Vondel
Vondel was al in zijn eigen tijd erg beroemd. In zijn lange leven (Keulen, 17 november 1587 - Amsterdam, 5 februari 1679) heeft hij veel gebeurtenissen uit de Gouden Eeuw becommentarieerd. Zelf kwam hij uit een protestants milieu, maar rond 1640 koos hij voor het katholicisme. Financieel ging het hem als kousenhandelaar goed, tot zijn zaak failliet ging en hij afhankelijk werd van een baantje bij de Amsterdamse Bank van Lening (de lommerd). Daar mocht hij onder werktijd schrijven – een uitzonderlijke situatie. Onder collega’s gold hij als de ‘prins’ der dichters, met een verwijzing naar het Latijnse woord ‘princeps’: belangrijkste.
Politieke en godsdienstige onderwerpen komen regelmatig in zijn werk voor. Ook schreef hij veel over Amsterdam, bijvoorbeeld een lofdicht bij de inwijding van een nieuw Stadhuis, het tegenwoordige Paleis op de Dam (1655). Met dat soort gelegenheidsgedichten kon je behoorlijk bijverdienen. Dat lukte Vondel echter maar matig, omdat zijn scherpe pen gewantrouwd werd.
Hij koos vaak duidelijk partij. Nadat raadpensionaris Johan van Oldenbarnevelt in 1619 als ‘landverrader’ onthoofd was, beschuldigde Vondel in het toneelstukPalamedes of Vermoorde onnooselheit (onschuld) juist Oldenbarnevelts tegenstander, prins Maurits van Oranje Nassau, van landverraad. Omdat dat zeker voor opschudding zou zorgen, nam de schrijver voorzorgsmaatregelen. Hij verpakte de boodschap in een allegorisch verhaal [noot: een verhaal met een tweede betekenislaag; de personages en metaforen staan voor personen en gebeurtenissen uit de werkelijkheid] over de Trojaanse oorlog, publiceerde het stuk pas na Maurits’ dood in 1625 én anoniem.
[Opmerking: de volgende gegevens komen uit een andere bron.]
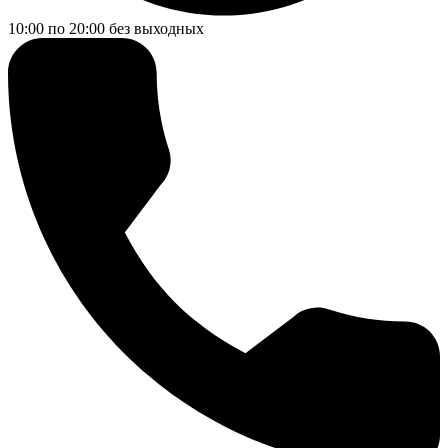
10:00 по 20:00
без выходных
Toch werd al gauw bekend wie de auteur was. Vondel moest een boete van 300 gulden betalen en het boek werd verboden. Nu wilde natuurlijk iedereen het lezen; er verschenen illegale herdrukken. De schrijver bleef intussen bij zijn mening: jaren later maakte hij nog de felle hekeldichten Geuse Vesper en Het stockske.